Privately owned island of the Discovery Islands in British Columbia, Canada

Stuart Island is one of the Discovery Islands of British Columbia, which lie between northern Vancouver Island and the British Columbia Coast. It is privately owned and has no ferry access. It is situated at the mouth of Bute Inlet to the east of the larger Sonora Island within Electoral Area C of the Strathcona Regional District. The island, and Bute Inlet, were named for John Stuart, 3rd Earl of Bute, Prime Minister of Great Britain from 1762 to 1763.

==Fishing lodges==
The island is mostly home to exclusive fishing lodges and large private estates. Most of the visitors arrive by float plane or helicopter.
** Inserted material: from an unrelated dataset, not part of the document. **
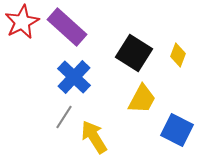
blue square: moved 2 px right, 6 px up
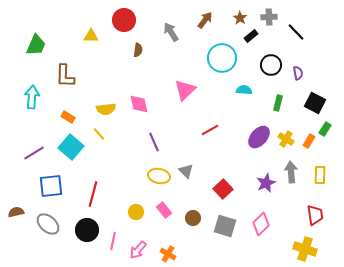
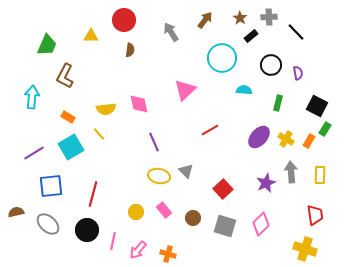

Nanook Lodge is the only fishing/adventure lodge open to the public on Stuart Island and has scheduled daily seaplane service from Seattle.
==Property owners==

Among the property owners on this island is Dennis Washington, a Montana businessman and owner of the Seaspan Marine Corporation, Dave Ritchie, a Vancouver businessman and Kris Mailman, owner and CEO of Seymour Pacific Developments and Broadstreet Properties. Washington has built a 9-hole golf course out of the granite on his estate.
==Airstrip==
Stuart Island has a paved, private airstrip, approximately 2100 ft long. It does not appear on any aeronautical chart or in the Canada Flight Supplement. The Big Bay Water Aerodrome appears in the Water Aerodrome Supplement.